A second problem with the use of the act is that the DOD is required to expend substantial public resources in responding to requests for voluminous records from persons who are not citizens of the United States at all. There have been cases in which foreign nationals have requested and received sensitive information that although not classified, does relate to national security matters.

Foreign businesses have also used the act to obtain commercial information such as industrial designs submitted by American firms during the contract award process.

In still other cases, citizens of foreign governments have used the act to gain access to DOD documents for the purpose of opposing the plans of their own governments for cooperative security arrangements with the United States. These are documents that they could not have obtained from their own governments.

A related problem arises since the term "records” is left undefined by the act. As a result, we receive requests for information that surely were never intended to be made available to the public. One category of these requests is for computer programs, maps, and charts developed at Government expense, which are of considerable commercial value. Under prevailing interpretations of the act, the Department may be required to make such items available to a few requesters who, thereby, realize a windfall from research and other scholarly

activity funded out of tax dollars. Similarly, the DOD receives requests for personnel lists or rostors which are capable of being produced through DOD computers. These lists are utilized in connection with commercial solicitations by private firms and often result in unwarrented intrusions upon the privacy of our employees and retired personnels.

This use of military computer capability for these purposes is, in our judgment, simply incompatible with the military mission. We have also experienced problems with repeated requests for the same information from the same parties. Under the act, with each request, we must provide the requester with the entire volume of the material, not just updated information.

I would like now briefly to review some specific concerns we have had in DOD with the implementation of the act. These concerns are among those being considered by the administration in preparing legislation to amend the act. The administration, as you know, is preparing to submit legislation, but we have not yet concluded our review. We will work with the committee and these are some of the areas we are looking at.

ADVERSE IMPACT ON AGENCY DECISIONMAKING Perhaps no more onerous provision of the act exists for us than the administration of the B(5) exemption which covers those records which are “interagency or intraagency memorandums or letters which would not be available by law to a party other than agency in litigation with the agency.

The necessity of determining whether the interagency memorandum or letter would be available to another party in the discovery proceeding has been interpreted by the courts to require the agency to review on a line-by-line basis staff papers and other advisory records.

This line-by-line analysis is necessary in order to make available to the requester factual information that is severable from privileged advisory portions of the record and not otherwise exempt from disclosure. Since such factual information would be available in a litigation proceeding it is required to be released under the act.
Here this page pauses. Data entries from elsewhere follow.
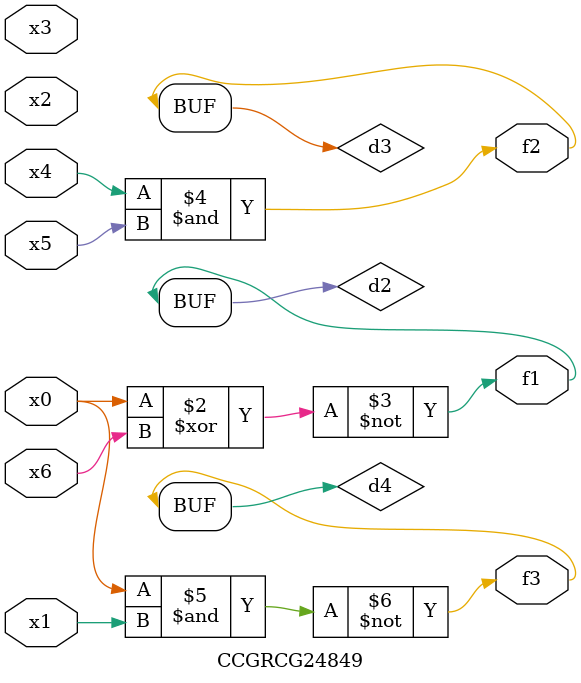
<source format=v>
module CCGRCG24849(
	input x0, x1, x2, x3, x4, x5, x6,
	output f1, f2, f3
);

	wire d1, d2, d3, d4;

	nor (d1, x0);
	xnor (d2, x0, x6);
	and (d3, x4, x5);
	nand (d4, x0, x1);
	assign f1 = d2;
	assign f2 = d3;
	assign f3 = d4;
endmodule

</source>
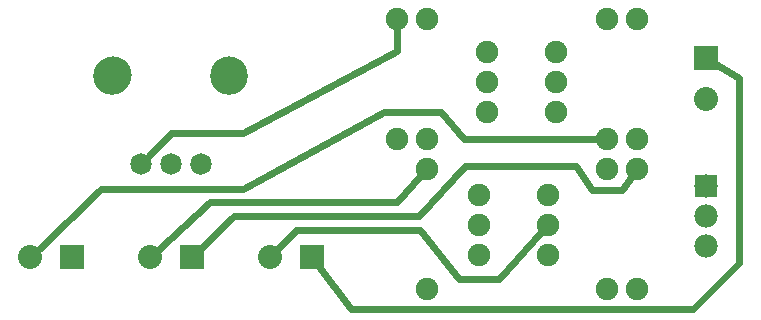
<source format=gbl>
G04 MADE WITH FRITZING*
G04 WWW.FRITZING.ORG*
G04 DOUBLE SIDED*
G04 HOLES PLATED*
G04 CONTOUR ON CENTER OF CONTOUR VECTOR*
%ASAXBY*%
%FSLAX23Y23*%
%MOIN*%
%OFA0B0*%
%SFA1.0B1.0*%
%ADD10C,0.075000*%
%ADD11C,0.080000*%
%ADD12C,0.071889*%
%ADD13C,0.071917*%
%ADD14C,0.124033*%
%ADD15C,0.078000*%
%ADD16C,0.125984*%
%ADD17R,0.080000X0.080000*%
%ADD18R,0.078000X0.078000*%
%ADD19C,0.024000*%
%LNCOPPER0*%
G90*
G70*
G54D10*
X1578Y518D03*
X1578Y118D03*
X1577Y618D03*
X1577Y1018D03*
X2278Y118D03*
X2278Y518D03*
X2277Y1018D03*
X2277Y618D03*
X1477Y618D03*
X1477Y1018D03*
X2177Y1018D03*
X2177Y618D03*
X2178Y118D03*
X2178Y518D03*
G54D11*
X2508Y887D03*
X2508Y749D03*
G54D10*
X1749Y231D03*
X1749Y331D03*
X1749Y431D03*
X1979Y231D03*
X1979Y331D03*
X1979Y431D03*
X1776Y906D03*
X1776Y806D03*
X1776Y706D03*
X2006Y906D03*
X2006Y806D03*
X2006Y706D03*
G54D12*
X623Y534D03*
X723Y534D03*
G54D13*
X823Y534D03*
G54D14*
X529Y830D03*
X918Y830D03*
G54D15*
X2508Y461D03*
X2508Y361D03*
X2508Y261D03*
G54D11*
X792Y223D03*
X655Y223D03*
X392Y223D03*
X254Y223D03*
X1192Y224D03*
X1054Y224D03*
G54D16*
X527Y828D03*
X917Y828D03*
G54D17*
X2508Y887D03*
G54D18*
X2508Y461D03*
G54D17*
X792Y223D03*
X392Y223D03*
X1192Y224D03*
G54D19*
X2073Y526D02*
X1703Y526D01*
D02*
X1549Y359D02*
X933Y359D01*
D02*
X1703Y526D02*
X1549Y359D01*
D02*
X2127Y446D02*
X2073Y526D01*
D02*
X2227Y446D02*
X2127Y446D01*
D02*
X933Y359D02*
X815Y244D01*
D02*
X2261Y495D02*
X2227Y446D01*
D02*
X1477Y910D02*
X1477Y990D01*
D02*
X963Y637D02*
X1477Y910D01*
D02*
X722Y637D02*
X963Y637D01*
D02*
X647Y558D02*
X722Y637D01*
D02*
X1478Y408D02*
X852Y408D01*
D02*
X852Y408D02*
X677Y244D01*
D02*
X1558Y497D02*
X1478Y408D01*
D02*
X1139Y313D02*
X1076Y246D01*
D02*
X1552Y313D02*
X1139Y313D01*
D02*
X1684Y149D02*
X1552Y313D01*
D02*
X1816Y149D02*
X1684Y149D01*
D02*
X1960Y310D02*
X1816Y149D01*
D02*
X962Y451D02*
X489Y451D01*
D02*
X489Y451D02*
X276Y244D01*
D02*
X1622Y708D02*
X1433Y708D01*
D02*
X1700Y618D02*
X1622Y708D01*
D02*
X1433Y708D02*
X962Y451D01*
D02*
X2148Y618D02*
X1700Y618D01*
D02*
X1325Y51D02*
X1211Y199D01*
D02*
X2465Y51D02*
X1325Y51D01*
D02*
X2617Y205D02*
X2465Y51D01*
D02*
X2617Y819D02*
X2617Y205D01*
D02*
X2534Y871D02*
X2617Y819D01*
G04 End of Copper0*
M02*
</source>
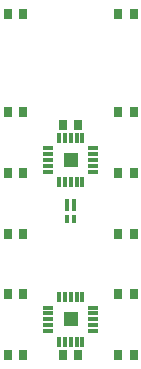
<source format=gbp>
G04 Layer_Color=128*
%FSLAX44Y44*%
%MOMM*%
G71*
G01*
G75*
%ADD20R,1.2700X1.2700*%
%ADD21R,0.3048X0.8636*%
%ADD22R,0.8636X0.3048*%
%ADD23R,0.7000X0.8999*%
%ADD24R,0.3800X1.0200*%
%ADD25R,0.3800X0.7600*%
D20*
X70000Y49980D02*
D03*
Y185000D02*
D03*
D21*
X79906Y68776D02*
D03*
X75080D02*
D03*
X70000D02*
D03*
X64920D02*
D03*
X60094D02*
D03*
Y31184D02*
D03*
X64920D02*
D03*
X70000D02*
D03*
X75080D02*
D03*
X79906D02*
D03*
X60094Y203796D02*
D03*
X64920D02*
D03*
X70000D02*
D03*
X75080D02*
D03*
X79906D02*
D03*
Y166204D02*
D03*
X75080D02*
D03*
X70000D02*
D03*
X64920D02*
D03*
X60094D02*
D03*
D22*
X51204Y59886D02*
D03*
Y55060D02*
D03*
Y49980D02*
D03*
Y44900D02*
D03*
Y40074D02*
D03*
X88796D02*
D03*
Y44900D02*
D03*
Y49980D02*
D03*
Y55060D02*
D03*
Y59886D02*
D03*
X51204Y175094D02*
D03*
Y179920D02*
D03*
Y185000D02*
D03*
Y190080D02*
D03*
Y194906D02*
D03*
X88796D02*
D03*
Y190080D02*
D03*
Y185000D02*
D03*
Y179920D02*
D03*
Y175094D02*
D03*
D23*
X123332Y174041D02*
D03*
X110332D02*
D03*
X123332Y225387D02*
D03*
X110332D02*
D03*
X123333Y122694D02*
D03*
X110333D02*
D03*
X63500Y214979D02*
D03*
X76500D02*
D03*
X123332Y20000D02*
D03*
X110332D02*
D03*
X123332Y308999D02*
D03*
X110332D02*
D03*
X16500Y225387D02*
D03*
X29500D02*
D03*
X16500Y174041D02*
D03*
X29500D02*
D03*
X16500Y122694D02*
D03*
X29500D02*
D03*
X16500Y20000D02*
D03*
X29500D02*
D03*
X76500D02*
D03*
X63500D02*
D03*
X16500Y308999D02*
D03*
X29500D02*
D03*
X110333Y71269D02*
D03*
X123332D02*
D03*
X16500Y71347D02*
D03*
X29500D02*
D03*
D24*
X73200Y146700D02*
D03*
X66800D02*
D03*
D25*
X73200Y135300D02*
D03*
X66800D02*
D03*
M02*

</source>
This application of the so-called “reasonable segregation” requirement obliges the agency to engage in the frequently difficult task of distinguishing between facts and evaluations and of determining whether the selection of facts in an advisory memorandum is not itself the product of an evaluative determination which requires protection from public disclosure if the decisionmaker is to receive the type of candid advice essential to the sound management of the agency.